Sandia Labs in Arizona leads the safe development of geothermal potential. Lawrence Livermore in California, the Mecca of Missiles, converts to electric grid and storage research, in close collaboration with Tesla Industries. Idaho National Laboratory monitors methane releases from natural gas, the "bridge fuel" that could fry us all in a Gaian greenhouse. Argonne and Fermilab in Illinois turn urgently to the civilian reactor waste piling up in a nearby town called Dresden. But the big excitement is at Oak Ridge in Tennessee, which was once the Manhattan Project's "secret city." After Trump's disgrace, the lab doors open to a massive influx of scientists, engineers, industrialists and job-seekers.
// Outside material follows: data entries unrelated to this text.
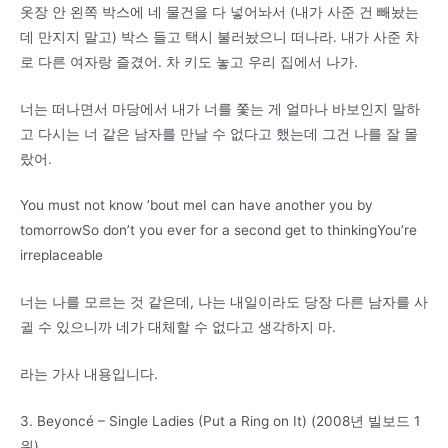
옷장 안 왼쪽 박스에 네 물건을 다 넣어놔서 (내가 사준 건 빼놨는
데 만지지 말고) 박스 들고 택시 불러놨으니 떠나라. 내가 사준 차
로 다른 여자랑 즐겼어. 차 키도 놓고 우리 집에서 나가.
너는 떠나면서 마당에서 내가 너를 쫓는 게 얼마나 바보인지 말하
고 다시는 너 같은 남자를 만날 수 없다고 했는데 그건 나를 잘 몰
랐어.
You must not know ’bout meI can have another you by
tomorrowSo don’t you ever for a second get to thinkingYou’re
irreplaceable
너는 나를 모르는 것 같은데, 나는 내일이라도 당장 다른 남자를 사
귈 수 있으니까 네가 대체할 수 없다고 생각하지 마.
라는 가사 내용입니다.
3. Beyoncé – Single Ladies (Put a Ring on It) (2008년 빌보드 1
위)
At stake is a windmill and solar panel factory to fuel the next American economy. The mega-factory is located in the former Y-12 Security Complex, recovered from the nuclear lobby's ghoulish weapons modernization program.
Democracy comes to the USA when the Department of Energy, that old Cold War monster, turns over a new leaf. The new Democratic Party finally gets it. The ultimate resources of the Shadow Energy Plan are the sun, the wind, the stars and the open minds of difference-loving people. Solar energy, like human ingenuity, is too widespread to be pinned down on anyone's map, and it's too free. 

Where else would our power come from?